--- Your instructions ---
The data must be returned in full and exactly as given.
*** Opening Data provided ***
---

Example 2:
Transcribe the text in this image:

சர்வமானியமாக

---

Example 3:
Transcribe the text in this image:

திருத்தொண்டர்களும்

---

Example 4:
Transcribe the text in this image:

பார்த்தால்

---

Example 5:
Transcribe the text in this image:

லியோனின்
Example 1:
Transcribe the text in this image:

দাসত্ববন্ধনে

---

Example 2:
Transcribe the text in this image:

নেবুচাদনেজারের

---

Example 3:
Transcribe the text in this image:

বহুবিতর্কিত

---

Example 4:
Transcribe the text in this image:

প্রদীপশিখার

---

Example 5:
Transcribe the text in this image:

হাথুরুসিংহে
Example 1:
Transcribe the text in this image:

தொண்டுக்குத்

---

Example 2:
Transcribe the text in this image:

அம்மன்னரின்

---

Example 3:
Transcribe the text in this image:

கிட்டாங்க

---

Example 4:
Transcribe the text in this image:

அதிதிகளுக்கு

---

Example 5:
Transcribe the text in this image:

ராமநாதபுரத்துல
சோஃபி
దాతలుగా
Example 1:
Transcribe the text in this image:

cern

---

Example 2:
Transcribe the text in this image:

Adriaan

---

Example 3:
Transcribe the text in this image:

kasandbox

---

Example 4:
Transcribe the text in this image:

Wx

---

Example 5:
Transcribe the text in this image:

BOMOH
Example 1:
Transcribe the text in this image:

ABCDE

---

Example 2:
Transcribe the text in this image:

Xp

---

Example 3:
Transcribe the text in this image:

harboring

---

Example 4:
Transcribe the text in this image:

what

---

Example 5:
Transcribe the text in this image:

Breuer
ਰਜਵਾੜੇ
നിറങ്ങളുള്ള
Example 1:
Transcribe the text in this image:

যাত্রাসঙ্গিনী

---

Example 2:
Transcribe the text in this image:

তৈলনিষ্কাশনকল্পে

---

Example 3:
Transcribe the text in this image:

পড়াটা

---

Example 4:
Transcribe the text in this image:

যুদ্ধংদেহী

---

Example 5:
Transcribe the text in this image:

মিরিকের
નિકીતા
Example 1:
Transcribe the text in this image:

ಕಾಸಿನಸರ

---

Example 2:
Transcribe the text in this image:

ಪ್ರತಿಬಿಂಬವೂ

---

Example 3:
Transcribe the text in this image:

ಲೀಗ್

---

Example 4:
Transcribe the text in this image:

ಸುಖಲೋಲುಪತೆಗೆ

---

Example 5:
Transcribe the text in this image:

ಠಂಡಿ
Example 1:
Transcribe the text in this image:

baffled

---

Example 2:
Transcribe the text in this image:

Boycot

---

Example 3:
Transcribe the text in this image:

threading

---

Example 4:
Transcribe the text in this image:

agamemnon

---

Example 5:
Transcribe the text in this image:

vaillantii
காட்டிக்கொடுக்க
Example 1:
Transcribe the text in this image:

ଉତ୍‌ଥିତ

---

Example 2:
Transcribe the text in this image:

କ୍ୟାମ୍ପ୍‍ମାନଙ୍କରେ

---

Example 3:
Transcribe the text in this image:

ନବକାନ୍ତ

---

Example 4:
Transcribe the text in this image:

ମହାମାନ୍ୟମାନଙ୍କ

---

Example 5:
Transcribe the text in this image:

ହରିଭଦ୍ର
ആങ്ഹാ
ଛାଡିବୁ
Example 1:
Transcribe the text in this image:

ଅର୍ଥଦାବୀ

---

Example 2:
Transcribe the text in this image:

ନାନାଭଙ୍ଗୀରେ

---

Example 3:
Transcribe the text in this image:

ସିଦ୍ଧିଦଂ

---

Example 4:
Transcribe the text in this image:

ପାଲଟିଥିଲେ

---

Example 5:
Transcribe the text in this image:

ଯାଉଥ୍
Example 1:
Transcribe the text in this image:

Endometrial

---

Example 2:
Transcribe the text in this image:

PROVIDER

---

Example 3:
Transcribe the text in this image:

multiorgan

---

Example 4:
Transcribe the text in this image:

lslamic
*** Closing Data provided ***
--- Answer section ---
---

Example 2:
Transcribe the text in this image:

சர்வமானியமாக

---

Example 3:
Transcribe the text in this image:

திருத்தொண்டர்களும்

---

Example 4:
Transcribe the text in this image:

பார்த்தால்

---

Example 5:
Transcribe the text in this image:

லியோனின்
Example 1:
Transcribe the text in this image:

দাসত্ববন্ধনে

---

Example 2:
Transcribe the text in this image:

নেবুচাদনেজারের

---

Example 3:
Transcribe the text in this image:

বহুবিতর্কিত

---

Example 4:
Transcribe the text in this image:

প্রদীপশিখার

---

Example 5:
Transcribe the text in this image:

হাথুরুসিংহে
Example 1:
Transcribe the text in this image:

தொண்டுக்குத்

---

Example 2:
Transcribe the text in this image:

அம்மன்னரின்

---

Example 3:
Transcribe the text in this image:

கிட்டாங்க

---

Example 4:
Transcribe the text in this image:

அதிதிகளுக்கு

---

Example 5:
Transcribe the text in this image:

ராமநாதபுரத்துல
சோஃபி
దాతలుగా
Example 1:
Transcribe the text in this image:

cern

---

Example 2:
Transcribe the text in this image:

Adriaan

---

Example 3:
Transcribe the text in this image:

kasandbox

---

Example 4:
Transcribe the text in this image:

Wx

---

Example 5:
Transcribe the text in this image:

BOMOH
Example 1:
Transcribe the text in this image:

ABCDE

---

Example 2:
Transcribe the text in this image:

Xp

---

Example 3:
Transcribe the text in this image:

harboring

---

Example 4:
Transcribe the text in this image:

what

---

Example 5:
Transcribe the text in this image:

Breuer
ਰਜਵਾੜੇ
നിറങ്ങളുള്ള
Example 1:
Transcribe the text in this image:

যাত্রাসঙ্গিনী

---

Example 2:
Transcribe the text in this image:

তৈলনিষ্কাশনকল্পে

---

Example 3:
Transcribe the text in this image:

পড়াটা

---

Example 4:
Transcribe the text in this image:

যুদ্ধংদেহী

---

Example 5:
Transcribe the text in this image:

মিরিকের
નિકીતા
Example 1:
Transcribe the text in this image:

ಕಾಸಿನಸರ

---

Example 2:
Transcribe the text in this image:

ಪ್ರತಿಬಿಂಬವೂ

---

Example 3:
Transcribe the text in this image:

ಲೀಗ್

---

Example 4:
Transcribe the text in this image:

ಸುಖಲೋಲುಪತೆಗೆ

---

Example 5:
Transcribe the text in this image:

ಠಂಡಿ
Example 1:
Transcribe the text in this image:

baffled

---

Example 2:
Transcribe the text in this image:

Boycot

---

Example 3:
Transcribe the text in this image:

threading

---

Example 4:
Transcribe the text in this image:

agamemnon

---

Example 5:
Transcribe the text in this image:

vaillantii
காட்டிக்கொடுக்க
Example 1:
Transcribe the text in this image:

ଉତ୍‌ଥିତ

---

Example 2:
Transcribe the text in this image:

କ୍ୟାମ୍ପ୍‍ମାନଙ୍କରେ

---

Example 3:
Transcribe the text in this image:

ନବକାନ୍ତ

---

Example 4:
Transcribe the text in this image:

ମହାମାନ୍ୟମାନଙ୍କ

---

Example 5:
Transcribe the text in this image:

ହରିଭଦ୍ର
ആങ്ഹാ
ଛାଡିବୁ
Example 1:
Transcribe the text in this image:

ଅର୍ଥଦାବୀ

---

Example 2:
Transcribe the text in this image:

ନାନାଭଙ୍ଗୀରେ

---

Example 3:
Transcribe the text in this image:

ସିଦ୍ଧିଦଂ

---

Example 4:
Transcribe the text in this image:

ପାଲଟିଥିଲେ

---

Example 5:
Transcribe the text in this image:

ଯାଉଥ୍
Example 1:
Transcribe the text in this image:

Endometrial

---

Example 2:
Transcribe the text in this image:

PROVIDER

---

Example 3:
Transcribe the text in this image:

multiorgan

---

Example 4:
Transcribe the text in this image:

lslamic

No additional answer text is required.